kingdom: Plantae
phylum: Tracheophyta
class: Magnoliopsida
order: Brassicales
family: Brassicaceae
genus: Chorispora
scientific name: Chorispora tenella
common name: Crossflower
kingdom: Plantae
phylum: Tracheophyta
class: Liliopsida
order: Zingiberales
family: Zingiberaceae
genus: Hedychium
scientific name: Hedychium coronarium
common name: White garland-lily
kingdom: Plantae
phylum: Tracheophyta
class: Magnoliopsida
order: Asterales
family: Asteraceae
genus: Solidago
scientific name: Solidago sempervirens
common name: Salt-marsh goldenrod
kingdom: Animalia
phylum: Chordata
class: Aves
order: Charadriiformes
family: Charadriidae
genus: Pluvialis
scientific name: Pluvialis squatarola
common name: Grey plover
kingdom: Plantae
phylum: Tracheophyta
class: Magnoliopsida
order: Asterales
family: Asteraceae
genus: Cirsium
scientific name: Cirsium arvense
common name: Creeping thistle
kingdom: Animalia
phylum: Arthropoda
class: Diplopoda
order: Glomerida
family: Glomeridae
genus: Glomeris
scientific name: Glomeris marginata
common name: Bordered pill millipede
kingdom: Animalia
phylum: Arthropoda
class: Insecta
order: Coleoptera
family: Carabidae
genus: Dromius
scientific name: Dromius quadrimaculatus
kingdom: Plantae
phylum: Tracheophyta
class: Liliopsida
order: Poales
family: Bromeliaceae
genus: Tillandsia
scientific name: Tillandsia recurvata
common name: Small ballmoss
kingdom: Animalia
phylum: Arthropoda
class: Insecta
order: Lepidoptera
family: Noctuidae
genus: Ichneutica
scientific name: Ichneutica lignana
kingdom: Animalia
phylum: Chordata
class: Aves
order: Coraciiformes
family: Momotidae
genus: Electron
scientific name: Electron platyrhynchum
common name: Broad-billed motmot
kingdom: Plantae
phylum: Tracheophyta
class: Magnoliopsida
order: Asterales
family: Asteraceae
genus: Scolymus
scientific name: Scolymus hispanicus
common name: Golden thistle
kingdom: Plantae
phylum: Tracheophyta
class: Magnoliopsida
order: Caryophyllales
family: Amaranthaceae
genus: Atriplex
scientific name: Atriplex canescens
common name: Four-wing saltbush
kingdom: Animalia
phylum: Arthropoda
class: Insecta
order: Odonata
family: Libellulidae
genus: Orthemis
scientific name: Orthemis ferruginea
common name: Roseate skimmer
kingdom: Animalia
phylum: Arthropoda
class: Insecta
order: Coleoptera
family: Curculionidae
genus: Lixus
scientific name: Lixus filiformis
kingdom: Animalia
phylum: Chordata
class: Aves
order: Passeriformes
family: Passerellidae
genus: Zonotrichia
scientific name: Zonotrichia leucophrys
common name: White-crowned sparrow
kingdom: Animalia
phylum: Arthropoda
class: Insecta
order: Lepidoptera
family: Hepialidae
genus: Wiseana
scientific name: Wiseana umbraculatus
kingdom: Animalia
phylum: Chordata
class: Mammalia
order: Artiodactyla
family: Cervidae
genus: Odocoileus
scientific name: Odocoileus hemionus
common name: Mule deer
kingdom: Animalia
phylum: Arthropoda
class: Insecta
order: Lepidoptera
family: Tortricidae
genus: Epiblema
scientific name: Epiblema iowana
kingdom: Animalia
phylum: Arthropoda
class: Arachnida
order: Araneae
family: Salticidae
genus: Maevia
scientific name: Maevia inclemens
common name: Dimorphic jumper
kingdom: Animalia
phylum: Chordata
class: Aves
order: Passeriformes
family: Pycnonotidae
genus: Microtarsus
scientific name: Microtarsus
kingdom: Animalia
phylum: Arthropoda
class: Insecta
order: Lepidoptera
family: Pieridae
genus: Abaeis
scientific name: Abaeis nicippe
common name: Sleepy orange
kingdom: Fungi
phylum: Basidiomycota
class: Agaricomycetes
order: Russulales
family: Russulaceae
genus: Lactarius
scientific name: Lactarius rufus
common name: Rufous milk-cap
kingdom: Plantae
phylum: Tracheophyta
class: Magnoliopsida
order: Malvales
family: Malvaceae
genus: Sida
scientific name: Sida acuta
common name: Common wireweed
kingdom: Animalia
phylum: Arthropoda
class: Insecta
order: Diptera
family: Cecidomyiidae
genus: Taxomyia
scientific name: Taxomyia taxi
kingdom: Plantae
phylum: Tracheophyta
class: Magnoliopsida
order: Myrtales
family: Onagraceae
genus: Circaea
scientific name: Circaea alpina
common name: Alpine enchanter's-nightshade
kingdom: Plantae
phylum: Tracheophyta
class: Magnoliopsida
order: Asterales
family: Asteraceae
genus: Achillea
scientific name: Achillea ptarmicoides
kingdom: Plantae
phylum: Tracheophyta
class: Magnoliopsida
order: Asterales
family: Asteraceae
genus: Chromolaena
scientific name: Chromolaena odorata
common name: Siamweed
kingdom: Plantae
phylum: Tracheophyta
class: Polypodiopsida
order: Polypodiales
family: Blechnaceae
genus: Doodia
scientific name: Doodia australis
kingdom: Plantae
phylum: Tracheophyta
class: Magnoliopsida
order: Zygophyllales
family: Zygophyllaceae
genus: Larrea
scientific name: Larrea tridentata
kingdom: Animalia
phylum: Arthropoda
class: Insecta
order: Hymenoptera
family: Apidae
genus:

━━━━━━━━

#### WHAT YOU HAVE TO DO:
Arrange every line of the entries above as one numbered list, leaving out any blank lines.

#### FINISHED TASK:
1. kingdom: Plantae
2. phylum: Tracheophyta
3. class: Magnoliopsida
4. order: Brassicales
5. family: Brassicaceae
6. genus: Chorispora
7. scientific name: Chorispora tenella
8. common name: Crossflower
9. kingdom: Plantae
10. phylum: Tracheophyta
11. class: Liliopsida
12. order: Zingiberales
13. family: Zingiberaceae
14. genus: Hedychium
15. scientific name: Hedychium coronarium
16. common name: White garland-lily
17. kingdom: Plantae
18. phylum: Tracheophyta
19. class: Magnoliopsida
20. order: Asterales
21. family: Asteraceae
22. genus: Solidago
23. scientific name: Solidago sempervirens
24. common name: Salt-marsh goldenrod
25. kingdom: Animalia
26. phylum: Chordata
27. class: Aves
28. order: Charadriiformes
29. family: Charadriidae
30. genus: Pluvialis
31. scientific name: Pluvialis squatarola
32. common name: Grey plover
33. kingdom: Plantae
34. phylum: Tracheophyta
35. class: Magnoliopsida
36. order: Asterales
37. family: Asteraceae
38. genus: Cirsium
39. scientific name: Cirsium arvense
40. common name: Creeping thistle
41. kingdom: Animalia
42. phylum: Arthropoda
43. class: Diplopoda
44. order: Glomerida
45. family: Glomeridae
46. genus: Glomeris
47. scientific name: Glomeris marginata
48. common name: Bordered pill millipede
49. kingdom: Animalia
50. phylum: Arthropoda
51. class: Insecta
52. order: Coleoptera
53. family: Carabidae
54. genus: Dromius
55. scientific name: Dromius quadrimaculatus
56. kingdom: Plantae
57. phylum: Tracheophyta
58. class: Liliopsida
59. order: Poales
60. family: Bromeliaceae
61. genus: Tillandsia
62. scientific name: Tillandsia recurvata
63. common name: Small ballmoss
64. kingdom: Animalia
65. phylum: Arthropoda
66. class: Insecta
67. order: Lepidoptera
68. family: Noctuidae
69. genus: Ichneutica
70. scientific name: Ichneutica lignana
71. kingdom: Animalia
72. phylum: Chordata
73. class: Aves
74. order: Coraciiformes
75. family: Momotidae
76. genus: Electron
77. scientific name: Electron platyrhynchum
78. common name: Broad-billed motmot
79. kingdom: Plantae
80. phylum: Tracheophyta
81. class: Magnoliopsida
82. order: Asterales
83. family: Asteraceae
84. genus: Scolymus
85. scientific name: Scolymus hispanicus
86. common name: Golden thistle
87. kingdom: Plantae
88. phylum: Tracheophyta
89. class: Magnoliopsida
90. order: Caryophyllales
91. family: Amaranthaceae
92. genus: Atriplex
93. scientific name: Atriplex canescens
94. common name: Four-wing saltbush
95. kingdom: Animalia
96. phylum: Arthropoda
97. class: Insecta
98. order: Odonata
99. family: Libellulidae
100. genus: Orthemis
101. scientific name: Orthemis ferruginea
102. common name: Roseate skimmer
103. kingdom: Animalia
104. phylum: Arthropoda
105. class: Insecta
106. order: Coleoptera
107. family: Curculionidae
108. genus: Lixus
109. scientific name: Lixus filiformis
110. kingdom: Animalia
111. phylum: Chordata
112. class: Aves
113. order: Passeriformes
114. family: Passerellidae
115. genus: Zonotrichia
116. scientific name: Zonotrichia leucophrys
117. common name: White-crowned sparrow
118. kingdom: Animalia
119. phylum: Arthropoda
120. class: Insecta
121. order: Lepidoptera
122. family: Hepialidae
123. genus: Wiseana
124. scientific name: Wiseana umbraculatus
125. kingdom: Animalia
126. phylum: Chordata
127. class: Mammalia
128. order: Artiodactyla
129. family: Cervidae
130. genus: Odocoileus
131. scientific name: Odocoileus hemionus
132. common name: Mule deer
133. kingdom: Animalia
134. phylum: Arthropoda
135. class: Insecta
136. order: Lepidoptera
137. family: Tortricidae
138. genus: Epiblema
139. scientific name: Epiblema iowana
140. kingdom: Animalia
141. phylum: Arthropoda
142. class: Arachnida
143. order: Araneae
144. family: Salticidae
145. genus: Maevia
146. scientific name: Maevia inclemens
147. common name: Dimorphic jumper
148. kingdom: Animalia
149. phylum: Chordata
150. class: Aves
151. order: Passeriformes
152. family: Pycnonotidae
153. genus: Microtarsus
154. scientific name: Microtarsus
155. kingdom: Animalia
156. phylum: Arthropoda
157. class: Insecta
158. order: Lepidoptera
159. family: Pieridae
160. genus: Abaeis
161. scientific name: Abaeis nicippe
162. common name: Sleepy orange
163. kingdom: Fungi
164. phylum: Basidiomycota
165. class: Agaricomycetes
166. order: Russulales
167. family: Russulaceae
168. genus: Lactarius
169. scientific name: Lactarius rufus
170. common name: Rufous milk-cap
171. kingdom: Plantae
172. phylum: Tracheophyta
173. class: Magnoliopsida
174. order: Malvales
175. family: Malvaceae
176. genus: Sida
177. scientific name: Sida acuta
178. common name: Common wireweed
179. kingdom: Animalia
180. phylum: Arthropoda
181. class: Insecta
182. order: Diptera
183. family: Cecidomyiidae
184. genus: Taxomyia
185. scientific name: Taxomyia taxi
186. kingdom: Plantae
187. phylum: Tracheophyta
188. class: Magnoliopsida
189. order: Myrtales
190. family: Onagraceae
191. genus: Circaea
192. scientific name: Circaea alpina
193. common name: Alpine enchanter's-nightshade
194. kingdom: Plantae
195. phylum: Tracheophyta
196. class: Magnoliopsida
197. order: Asterales
198. family: Asteraceae
199. genus: Achillea
200. scientific name: Achillea ptarmicoides
201. kingdom: Plantae
202. phylum: Tracheophyta
203. class: Magnoliopsida
204. order: Asterales
205. family: Asteraceae
206. genus: Chromolaena
207. scientific name: Chromolaena odorata
208. common name: Siamweed
209. kingdom: Plantae
210. phylum: Tracheophyta
211. class: Polypodiopsida
212. order: Polypodiales
213. family: Blechnaceae
214. genus: Doodia
215. scientific name: Doodia australis
216. kingdom: Plantae
217. phylum: Tracheophyta
218. class: Magnoliopsida
219. order: Zygophyllales
220. family: Zygophyllaceae
221. genus: Larrea
222. scientific name: Larrea tridentata
223. kingdom: Animalia
224. phylum: Arthropoda
225. class: Insecta
226. order: Hymenoptera
227. family: Apidae
228. genus:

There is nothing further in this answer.